▸ Problem details: Please pull out every row below that contains the word "which" and copy each one in full.

______

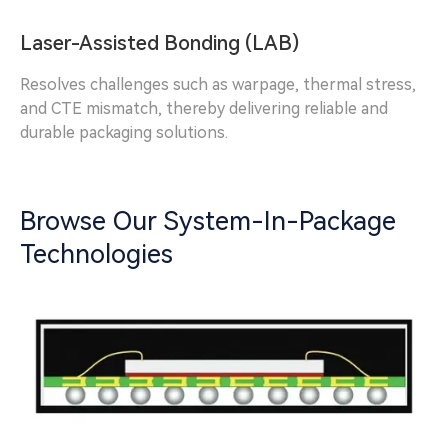
Laser-Assisted Bonding (LAB)
Resolves challenges such as warpage, thermal stress,
and CTE mismatch, thereby delivering reliable and
durable packaging solutions.
Browse Our System-In-Package
Technologies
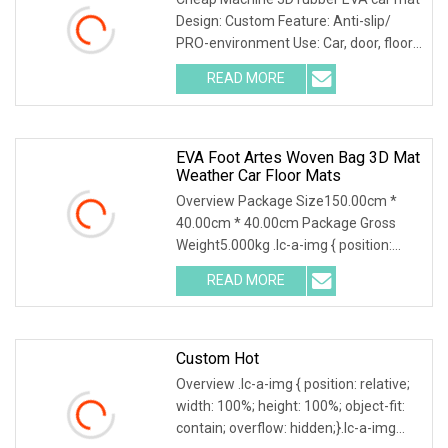
Design: Custom Feature: Anti-slip/
PRO-environment Use: Car, door, floor,
outdoor, hotel, bath Size: Custom EVA
READ MORE
car mats 1. Different patterns
available, custom
EVA Foot Artes Woven Bag 3D Mat
Weather Car Floor Mats
Overview Package Size150.00cm *
40.00cm * 40.00cm Package Gross
Weight5.000kg .lc-a-img { position:
relative; width: 100%; height: 100%;
READ MORE
object-fit: contain; overflow: hidden;}.lc-
a-img .img-content {
Custom Hot
Overview .lc-a-img { position: relative;
width: 100%; height: 100%; object-fit:
contain; overflow: hidden;}.lc-a-img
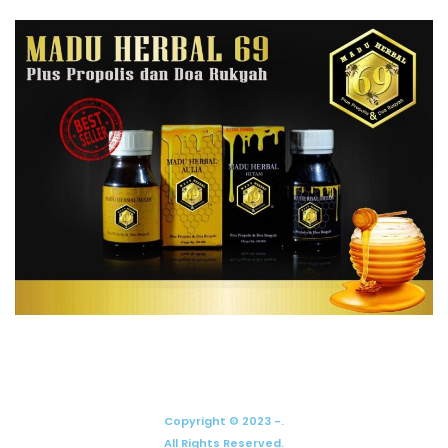
Copyright © 2023 -.
All Rights Reserved.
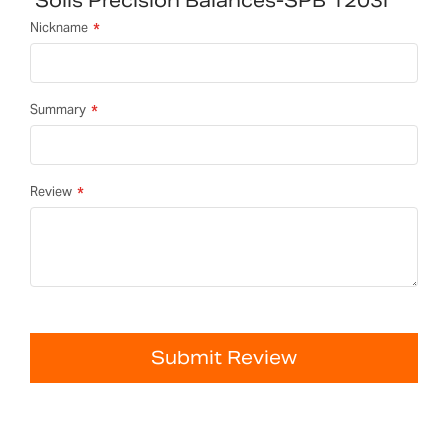
Solis Precision Balances-SPB 1203i
Nickname
Summary
Review
Submit Review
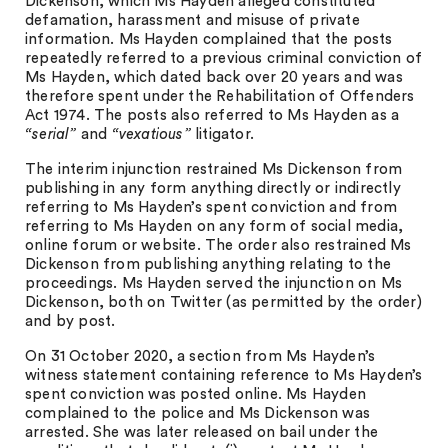
Dickenson, which Ms Hayden alleged constituted
defamation, harassment and misuse of private
information. Ms Hayden complained that the posts
repeatedly referred to a previous criminal conviction of
Ms Hayden, which dated back over 20 years and was
therefore spent under the Rehabilitation of Offenders
Act 1974. The posts also referred to Ms Hayden as a
“serial”
and
“vexatious”
litigator.
The interim injunction restrained Ms Dickenson from
publishing in any form anything directly or indirectly
referring to Ms Hayden’s spent conviction and from
referring to Ms Hayden on any form of social media,
online forum or website. The order also restrained Ms
Dickenson from publishing anything relating to the
proceedings. Ms Hayden served the injunction on Ms
Dickenson, both on Twitter (as permitted by the order)
and by post.
On 31 October 2020, a section from Ms Hayden’s
witness statement containing reference to Ms Hayden’s
spent conviction was posted online. Ms Hayden
complained to the police and Ms Dickenson was
arrested. She was later released on bail under the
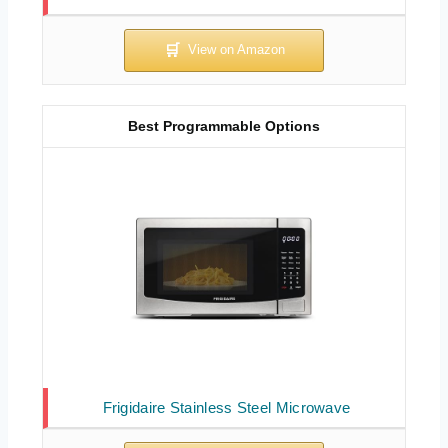
Best Programmable Options
Frigidaire Stainless Steel Microwave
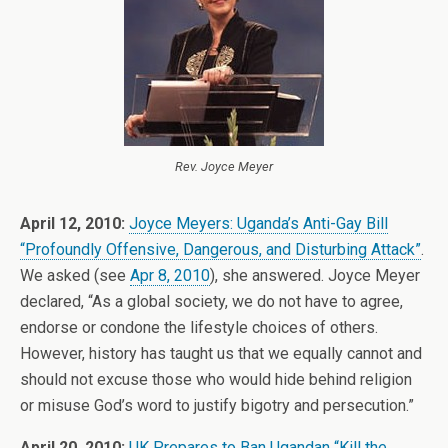
Rev. Joyce Meyer
April 12, 2010:
Joyce Meyers: Uganda’s Anti-Gay Bill
“Profoundly Offensive, Dangerous, and Disturbing Attack”
.
We asked (see
Apr 8, 2010
), she answered. Joyce Meyer
declared, “As a global society, we do not have to agree,
endorse or condone the lifestyle choices of others.
However, history has taught us that we equally cannot and
should not excuse those who would hide behind religion
or misuse God’s word to justify bigotry and persecution.”
April 20, 2010:
UK Prepares to Ban Ugandan “Kill the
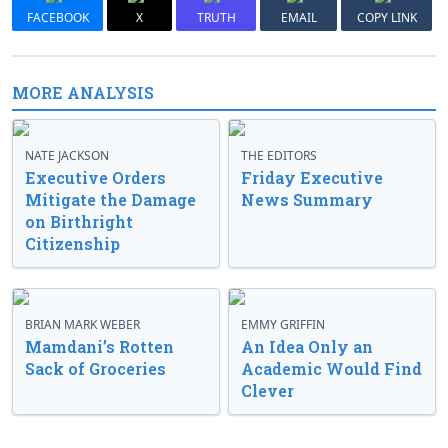
FACEBOOK
X
TRUTH
EMAIL
COPY LINK
MORE ANALYSIS
NATE JACKSON
THE EDITORS
Executive Orders
Friday Executive
Mitigate the Damage
News Summary
on Birthright
Citizenship
BRIAN MARK WEBER
EMMY GRIFFIN
Mamdani’s Rotten
An Idea Only an
Sack of Groceries
Academic Would Find
Clever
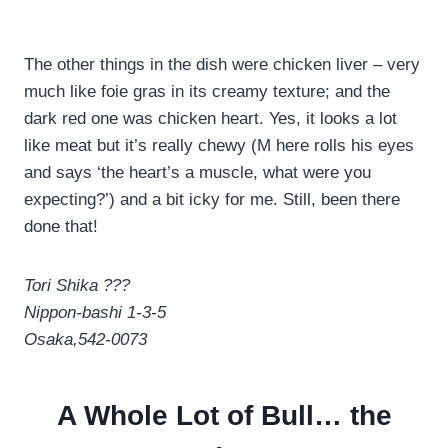
The other things in the dish were chicken liver – very
much like foie gras in its creamy texture; and the
dark red one was chicken heart. Yes, it looks a lot
like meat but it’s really chewy (M here rolls his eyes
and says ‘the heart’s a muscle, what were you
expecting?’) and a bit icky for me. Still, been there
done that!
Tori Shika ???
Nippon-bashi 1-3-5
Osaka,542-0073
A Whole Lot of Bull… the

______

▸ Written reply:
Dickenson, which Ms Hayden alleged constituted
Ms Hayden, which dated back over 20 years and was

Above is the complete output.